> **Task to carry out**
In your copy, leave out the pictures; write out all the data exactly.

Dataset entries
- - - -
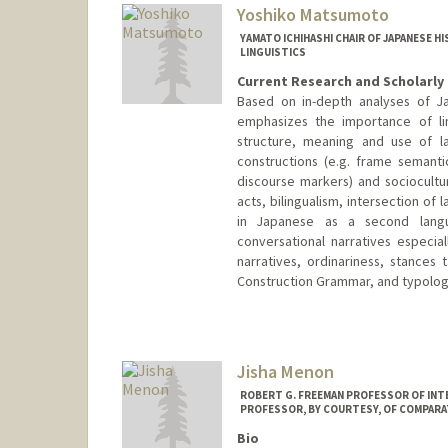
Yoshiko Matsumoto
YAMATO ICHIHASHI CHAIR OF JAPANESE H
LINGUISTICS
Current Research and Scholarly 
Based on in-depth analyses of Ja
emphasizes the importance of lin
structure, meaning and use of l
constructions (e.g. frame semanti
discourse markers) and sociocultur
acts, bilingualism, intersection of
in Japanese as a second langu
conversational narratives especial
narratives, ordinariness, stances 
Construction Grammar, and typology
Jisha Menon
ROBERT G. FREEMAN PROFESSOR OF INT
PROFESSOR, BY COURTESY, OF COMPARA
Bio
- - - -
> **Answer to this exercise**
Yoshiko Matsumoto
YAMATO ICHIHASHI CHAIR OF JAPANESE H
LINGUISTICS
Current Research and Scholarly 
Based on in-depth analyses of Ja
emphasizes the importance of lin
structure, meaning and use of l
constructions (e.g. frame semanti
discourse markers) and sociocultur
acts, bilingualism, intersection of
in Japanese as a second langu
conversational narratives especial
narratives, ordinariness, stances 
Construction Grammar, and typology
Jisha Menon
ROBERT G. FREEMAN PROFESSOR OF INT
PROFESSOR, BY COURTESY, OF COMPARA
Bio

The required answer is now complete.